START Records to use

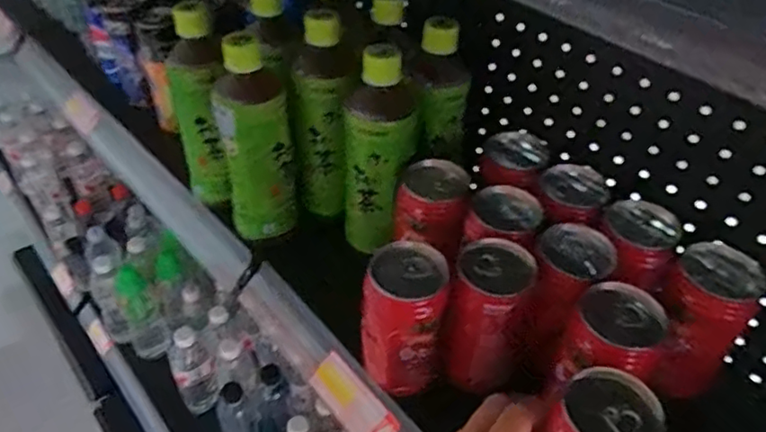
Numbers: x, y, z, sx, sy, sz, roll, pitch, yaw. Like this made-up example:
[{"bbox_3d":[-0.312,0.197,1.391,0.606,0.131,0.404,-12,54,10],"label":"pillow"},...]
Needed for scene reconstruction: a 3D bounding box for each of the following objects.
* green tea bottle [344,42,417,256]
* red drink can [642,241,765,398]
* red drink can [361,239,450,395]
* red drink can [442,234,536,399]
[{"bbox_3d":[-0.005,-0.055,0.540,0.064,0.189,0.053,0,42,-1],"label":"green tea bottle"},{"bbox_3d":[0.238,0.089,0.468,0.077,0.115,0.062,-25,48,-26],"label":"red drink can"},{"bbox_3d":[0.014,0.080,0.464,0.059,0.109,0.057,1,42,-1],"label":"red drink can"},{"bbox_3d":[0.081,0.080,0.467,0.058,0.104,0.073,13,43,13],"label":"red drink can"}]

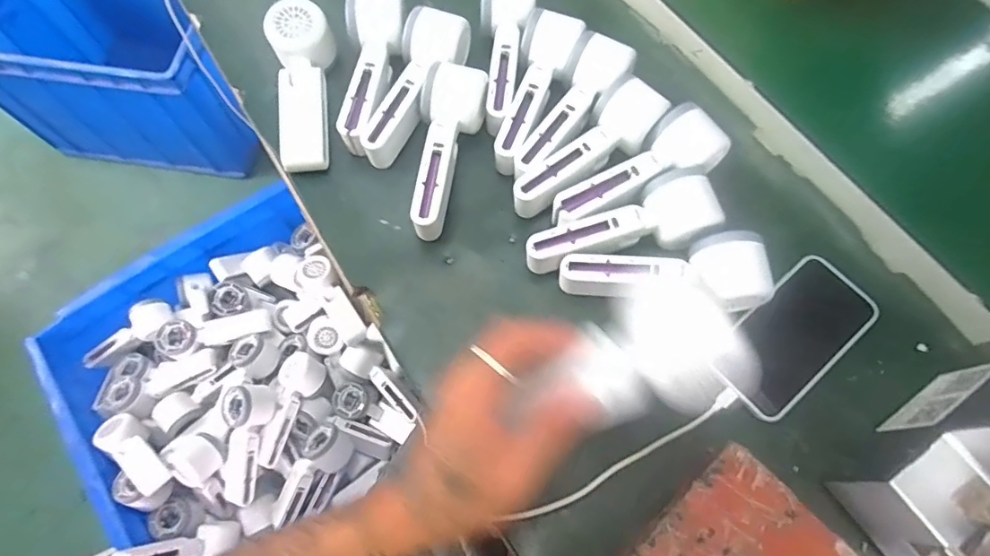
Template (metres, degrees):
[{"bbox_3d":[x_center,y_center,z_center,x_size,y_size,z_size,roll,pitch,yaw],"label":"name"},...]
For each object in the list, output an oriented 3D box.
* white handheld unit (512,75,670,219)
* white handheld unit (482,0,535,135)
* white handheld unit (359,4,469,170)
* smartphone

END Records to use

Output all of the entries verbatim, leaving out any images.

## Written answer:
Numbers: x, y, z, sx, sy, sz, roll, pitch, yaw. Like this made-up example:
[{"bbox_3d":[-0.312,0.197,1.391,0.606,0.131,0.404,-12,54,10],"label":"pillow"},...]
Needed for scene reconstruction: a 3D bounding box for each of the following objects.
* green tea bottle [344,42,417,256]
* red drink can [642,241,765,398]
* red drink can [361,239,450,395]
* red drink can [442,234,536,399]
[{"bbox_3d":[-0.005,-0.055,0.540,0.064,0.189,0.053,0,42,-1],"label":"green tea bottle"},{"bbox_3d":[0.238,0.089,0.468,0.077,0.115,0.062,-25,48,-26],"label":"red drink can"},{"bbox_3d":[0.014,0.080,0.464,0.059,0.109,0.057,1,42,-1],"label":"red drink can"},{"bbox_3d":[0.081,0.080,0.467,0.058,0.104,0.073,13,43,13],"label":"red drink can"}]

Template (metres, degrees):
[{"bbox_3d":[x_center,y_center,z_center,x_size,y_size,z_size,roll,pitch,yaw],"label":"name"},...]
For each object in the list, output an oriented 3D box.
* white handheld unit (512,75,670,219)
* white handheld unit (482,0,535,135)
* white handheld unit (359,4,469,170)
* smartphone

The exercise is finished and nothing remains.